### EXTRACT PROVIDED
--- START ---

[Foundation-l] Journal Boycott

Lodewijk lodewijk at effeietsanders.org
Wed Feb 1 17:12:20 UTC 2012


Hi Andrea,

could you perhaps elaborate how exactly the Free Knowledge would benifit
from boycotting non-OA journals? (Not meant sarcastic, I really want to
know)

Also, how would you imagine such support? I could imagine that with any
support by Wikimedia for a boycott, people would assume automatically that
we would start blocking citations of said journals. Or are you thinking
about that Wikimedia related scholars are asked to public Open Access? (I
could imagine this is already the case)

In the past Wikimedia has always taken the stance that if people or
companies want to exercize their copyright within legal limits, we have no
objection to that (although we may challenge some of the legal limits).
Would you propose a standpoint that goes further than that? (because then,
it would imho certainly require much more community discussion before we
take such step)

Best regards,
Lodewijk

No dia 1 de Fevereiro de 2012 17:32, Andrea Zanni
<zanni.andrea84 at gmail.com>escreveu:

> I don't know if it's the case,
> but it would be very interesting to have the Foundation
> support officialy the campaign (single scholars can do decide to boycott,
> of course).
> But "universal access to universal knowledge" is pretty Open Access to me,
> and this think is taking momentum,
> hopefully will be effective.
>
> Aubrey
>
> 2012/2/1 Fred Bauder <fredbaud at fairpoint.net>
>
> > Another article:
> >
> > http://chronicle.com/article/Who-Gets-to-See-Published/130403/
> >
> > > "Elsevier has supported a proposed federal law, the Research Works Act
> > > (HR 3699), that could prevent agencies like the National Institutes of
> > > Health from making all articles written by grant recipients freely
> > > available."

--- END ---

### MATERIAL FOR THE TASK
--- START ---

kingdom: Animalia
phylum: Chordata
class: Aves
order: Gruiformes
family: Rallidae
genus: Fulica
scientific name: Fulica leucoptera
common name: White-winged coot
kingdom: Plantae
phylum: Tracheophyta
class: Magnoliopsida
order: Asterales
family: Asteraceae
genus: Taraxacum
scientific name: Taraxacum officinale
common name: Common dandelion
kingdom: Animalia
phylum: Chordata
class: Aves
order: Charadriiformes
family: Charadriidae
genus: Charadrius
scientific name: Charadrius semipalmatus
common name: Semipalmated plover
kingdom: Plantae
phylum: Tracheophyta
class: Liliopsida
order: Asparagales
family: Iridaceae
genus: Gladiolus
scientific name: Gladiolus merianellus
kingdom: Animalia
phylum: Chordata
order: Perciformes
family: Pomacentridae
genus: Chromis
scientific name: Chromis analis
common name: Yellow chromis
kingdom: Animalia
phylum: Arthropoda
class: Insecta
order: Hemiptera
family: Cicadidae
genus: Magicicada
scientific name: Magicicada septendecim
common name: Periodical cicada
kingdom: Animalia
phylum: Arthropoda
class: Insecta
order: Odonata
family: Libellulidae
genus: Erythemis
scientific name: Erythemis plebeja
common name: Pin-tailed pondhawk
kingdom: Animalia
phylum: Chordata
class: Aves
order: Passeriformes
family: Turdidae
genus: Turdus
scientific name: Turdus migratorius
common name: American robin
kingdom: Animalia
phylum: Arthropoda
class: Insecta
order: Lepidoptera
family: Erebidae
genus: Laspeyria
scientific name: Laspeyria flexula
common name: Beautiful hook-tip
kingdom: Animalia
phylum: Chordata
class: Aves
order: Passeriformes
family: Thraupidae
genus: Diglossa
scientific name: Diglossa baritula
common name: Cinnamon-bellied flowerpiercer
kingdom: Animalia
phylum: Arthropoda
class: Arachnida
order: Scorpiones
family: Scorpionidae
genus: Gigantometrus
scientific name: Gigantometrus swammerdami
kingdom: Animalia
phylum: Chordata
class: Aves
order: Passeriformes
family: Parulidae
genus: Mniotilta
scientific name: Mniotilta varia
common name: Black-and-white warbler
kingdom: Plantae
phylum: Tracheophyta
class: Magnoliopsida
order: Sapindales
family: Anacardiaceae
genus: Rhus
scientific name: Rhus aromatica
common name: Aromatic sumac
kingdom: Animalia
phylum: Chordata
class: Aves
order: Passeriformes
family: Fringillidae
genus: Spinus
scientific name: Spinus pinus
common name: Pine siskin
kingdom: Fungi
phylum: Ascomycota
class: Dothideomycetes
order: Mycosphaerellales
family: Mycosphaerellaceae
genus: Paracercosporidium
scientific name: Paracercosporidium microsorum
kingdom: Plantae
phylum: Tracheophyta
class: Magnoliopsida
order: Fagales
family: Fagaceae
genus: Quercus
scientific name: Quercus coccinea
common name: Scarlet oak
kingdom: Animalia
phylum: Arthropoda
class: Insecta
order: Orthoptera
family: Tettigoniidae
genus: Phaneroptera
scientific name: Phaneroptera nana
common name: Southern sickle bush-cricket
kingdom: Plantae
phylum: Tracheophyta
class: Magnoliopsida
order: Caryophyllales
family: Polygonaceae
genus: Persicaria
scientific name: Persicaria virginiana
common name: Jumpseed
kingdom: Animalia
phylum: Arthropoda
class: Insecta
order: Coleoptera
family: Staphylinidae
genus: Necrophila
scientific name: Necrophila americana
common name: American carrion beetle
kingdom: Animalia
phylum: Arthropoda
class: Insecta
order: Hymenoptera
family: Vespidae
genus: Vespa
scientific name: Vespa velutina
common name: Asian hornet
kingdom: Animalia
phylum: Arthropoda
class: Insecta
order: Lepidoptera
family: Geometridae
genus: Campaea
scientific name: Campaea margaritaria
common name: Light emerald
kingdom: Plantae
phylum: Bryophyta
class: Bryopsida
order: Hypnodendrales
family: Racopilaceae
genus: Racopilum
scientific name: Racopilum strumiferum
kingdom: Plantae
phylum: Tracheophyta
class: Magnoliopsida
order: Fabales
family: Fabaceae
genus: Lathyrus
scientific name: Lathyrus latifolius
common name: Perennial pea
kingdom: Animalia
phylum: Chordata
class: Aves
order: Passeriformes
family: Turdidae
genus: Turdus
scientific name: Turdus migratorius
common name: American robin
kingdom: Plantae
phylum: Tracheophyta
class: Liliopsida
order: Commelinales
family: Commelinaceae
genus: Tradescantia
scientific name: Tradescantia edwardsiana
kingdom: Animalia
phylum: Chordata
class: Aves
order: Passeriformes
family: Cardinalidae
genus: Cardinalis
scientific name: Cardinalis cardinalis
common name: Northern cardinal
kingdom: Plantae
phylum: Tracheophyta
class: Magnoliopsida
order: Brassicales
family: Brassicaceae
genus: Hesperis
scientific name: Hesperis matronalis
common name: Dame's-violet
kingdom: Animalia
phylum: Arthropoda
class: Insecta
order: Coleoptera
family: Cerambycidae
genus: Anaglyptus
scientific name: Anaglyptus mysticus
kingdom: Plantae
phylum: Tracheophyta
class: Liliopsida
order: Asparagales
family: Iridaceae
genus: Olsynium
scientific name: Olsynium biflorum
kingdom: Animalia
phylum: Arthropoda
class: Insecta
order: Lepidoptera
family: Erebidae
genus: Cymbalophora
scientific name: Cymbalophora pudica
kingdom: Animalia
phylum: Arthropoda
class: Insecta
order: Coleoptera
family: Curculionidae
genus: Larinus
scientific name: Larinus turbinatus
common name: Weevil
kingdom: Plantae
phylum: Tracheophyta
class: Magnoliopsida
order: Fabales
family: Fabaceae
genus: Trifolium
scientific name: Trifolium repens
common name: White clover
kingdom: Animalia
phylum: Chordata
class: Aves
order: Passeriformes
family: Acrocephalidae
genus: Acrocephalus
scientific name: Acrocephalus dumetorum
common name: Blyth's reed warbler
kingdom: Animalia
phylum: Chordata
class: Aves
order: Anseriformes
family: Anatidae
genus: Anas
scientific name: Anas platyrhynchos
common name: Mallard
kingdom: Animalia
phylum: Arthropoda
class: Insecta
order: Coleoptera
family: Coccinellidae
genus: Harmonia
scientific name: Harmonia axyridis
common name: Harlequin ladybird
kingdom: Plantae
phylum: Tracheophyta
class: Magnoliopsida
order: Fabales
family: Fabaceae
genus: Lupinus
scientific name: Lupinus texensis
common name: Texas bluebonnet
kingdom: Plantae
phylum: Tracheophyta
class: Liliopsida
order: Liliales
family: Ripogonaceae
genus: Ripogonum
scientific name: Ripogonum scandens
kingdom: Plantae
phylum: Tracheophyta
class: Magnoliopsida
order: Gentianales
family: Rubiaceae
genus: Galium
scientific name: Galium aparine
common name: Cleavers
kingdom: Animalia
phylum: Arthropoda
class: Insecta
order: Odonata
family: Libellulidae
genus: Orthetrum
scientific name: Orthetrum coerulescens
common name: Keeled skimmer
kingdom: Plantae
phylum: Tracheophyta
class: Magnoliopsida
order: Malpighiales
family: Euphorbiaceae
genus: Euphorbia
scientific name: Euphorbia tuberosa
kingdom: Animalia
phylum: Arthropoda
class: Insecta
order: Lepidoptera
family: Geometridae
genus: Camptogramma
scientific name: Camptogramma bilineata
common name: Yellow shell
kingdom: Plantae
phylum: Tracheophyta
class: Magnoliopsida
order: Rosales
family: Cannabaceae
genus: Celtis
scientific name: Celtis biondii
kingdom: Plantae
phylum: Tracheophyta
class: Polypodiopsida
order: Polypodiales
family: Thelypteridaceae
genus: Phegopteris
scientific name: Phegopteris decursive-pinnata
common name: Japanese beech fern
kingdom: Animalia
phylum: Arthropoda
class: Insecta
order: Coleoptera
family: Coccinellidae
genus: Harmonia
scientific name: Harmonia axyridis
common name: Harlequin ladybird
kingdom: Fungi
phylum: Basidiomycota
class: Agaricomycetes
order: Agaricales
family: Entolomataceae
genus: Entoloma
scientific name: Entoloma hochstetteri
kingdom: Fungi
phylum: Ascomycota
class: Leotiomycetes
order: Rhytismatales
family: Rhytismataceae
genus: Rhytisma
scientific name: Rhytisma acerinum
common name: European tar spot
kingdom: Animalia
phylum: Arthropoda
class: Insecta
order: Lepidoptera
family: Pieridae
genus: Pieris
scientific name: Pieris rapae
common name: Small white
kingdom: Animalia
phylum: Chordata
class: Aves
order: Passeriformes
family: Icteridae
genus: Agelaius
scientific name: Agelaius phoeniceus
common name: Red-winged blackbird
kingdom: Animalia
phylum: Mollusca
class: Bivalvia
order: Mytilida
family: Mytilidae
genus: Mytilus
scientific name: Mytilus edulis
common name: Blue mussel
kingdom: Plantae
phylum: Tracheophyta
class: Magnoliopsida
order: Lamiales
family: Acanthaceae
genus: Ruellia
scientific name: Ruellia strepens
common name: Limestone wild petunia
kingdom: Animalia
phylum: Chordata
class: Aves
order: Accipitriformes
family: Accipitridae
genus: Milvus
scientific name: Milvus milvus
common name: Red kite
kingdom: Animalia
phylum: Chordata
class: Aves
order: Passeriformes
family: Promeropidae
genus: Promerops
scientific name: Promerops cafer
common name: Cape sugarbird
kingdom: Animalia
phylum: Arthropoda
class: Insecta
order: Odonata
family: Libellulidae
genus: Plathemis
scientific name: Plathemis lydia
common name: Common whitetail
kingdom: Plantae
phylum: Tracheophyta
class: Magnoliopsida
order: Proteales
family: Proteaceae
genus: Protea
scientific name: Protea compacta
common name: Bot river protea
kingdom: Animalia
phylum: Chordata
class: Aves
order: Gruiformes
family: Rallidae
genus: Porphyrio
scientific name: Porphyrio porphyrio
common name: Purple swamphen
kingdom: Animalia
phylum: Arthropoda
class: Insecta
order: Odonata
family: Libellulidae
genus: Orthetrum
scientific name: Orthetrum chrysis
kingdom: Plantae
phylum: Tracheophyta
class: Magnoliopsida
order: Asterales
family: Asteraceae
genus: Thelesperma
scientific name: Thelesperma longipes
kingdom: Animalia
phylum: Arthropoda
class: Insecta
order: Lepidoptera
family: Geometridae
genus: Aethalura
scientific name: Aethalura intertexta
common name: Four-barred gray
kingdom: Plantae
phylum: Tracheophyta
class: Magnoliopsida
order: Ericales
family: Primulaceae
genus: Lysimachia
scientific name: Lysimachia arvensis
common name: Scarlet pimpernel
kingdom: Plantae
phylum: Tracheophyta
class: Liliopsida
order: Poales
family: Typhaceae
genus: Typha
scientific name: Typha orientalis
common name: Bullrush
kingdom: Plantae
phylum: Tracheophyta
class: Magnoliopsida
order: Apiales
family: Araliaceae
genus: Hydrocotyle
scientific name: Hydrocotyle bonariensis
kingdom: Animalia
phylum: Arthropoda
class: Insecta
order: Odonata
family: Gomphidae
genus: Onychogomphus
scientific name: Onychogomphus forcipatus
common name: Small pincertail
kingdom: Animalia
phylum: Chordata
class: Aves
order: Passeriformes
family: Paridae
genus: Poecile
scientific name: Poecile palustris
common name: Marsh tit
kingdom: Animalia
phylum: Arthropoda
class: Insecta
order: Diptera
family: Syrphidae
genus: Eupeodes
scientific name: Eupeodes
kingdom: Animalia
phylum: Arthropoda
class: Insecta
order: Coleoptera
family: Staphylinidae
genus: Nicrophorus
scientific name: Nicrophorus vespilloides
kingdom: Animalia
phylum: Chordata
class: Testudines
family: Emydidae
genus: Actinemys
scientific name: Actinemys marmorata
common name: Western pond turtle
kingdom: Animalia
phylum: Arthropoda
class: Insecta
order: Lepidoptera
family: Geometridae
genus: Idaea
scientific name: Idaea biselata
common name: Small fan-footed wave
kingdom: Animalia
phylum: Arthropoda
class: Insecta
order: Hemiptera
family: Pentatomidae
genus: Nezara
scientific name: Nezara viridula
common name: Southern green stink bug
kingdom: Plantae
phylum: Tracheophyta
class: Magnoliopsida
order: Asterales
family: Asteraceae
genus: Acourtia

--- END ---

### TASKS FOR THIS EXERCISE
**a)** Do these statements agree with the mailing-list message about the journal boycott? Answer yes or no for each, quoting the deciding words. (i) Lodewijk says his question about the benefit of a boycott is meant sarcastically. (ii) Andrea Zanni says single scholars can decide to boycott. (iii) Elsevier opposed the Research Works Act.
**b)** Can you copy out, word for word, everything in the records from the start down through the line that contains "order: Charadriiformes", both ends included?
The records are unrelated to the text.

### TASK-BY-TASK ANSWERS
**a)**
(i) No: "(Not meant sarcastic, I really want to
know)"
(ii) Yes: "single scholars can do decide to boycott"
(iii) No: "Elsevier has supported a proposed federal law, the Research Works Act"

**b)**
kingdom: Animalia
phylum: Chordata
class: Aves
order: Gruiformes
family: Rallidae
genus: Fulica
scientific name: Fulica leucoptera
common name: White-winged coot
kingdom: Plantae
phylum: Tracheophyta
class: Magnoliopsida
order: Asterales
family: Asteraceae
genus: Taraxacum
scientific name: Taraxacum officinale
common name: Common dandelion
kingdom: Animalia
phylum: Chordata
class: Aves
order: Charadriiformes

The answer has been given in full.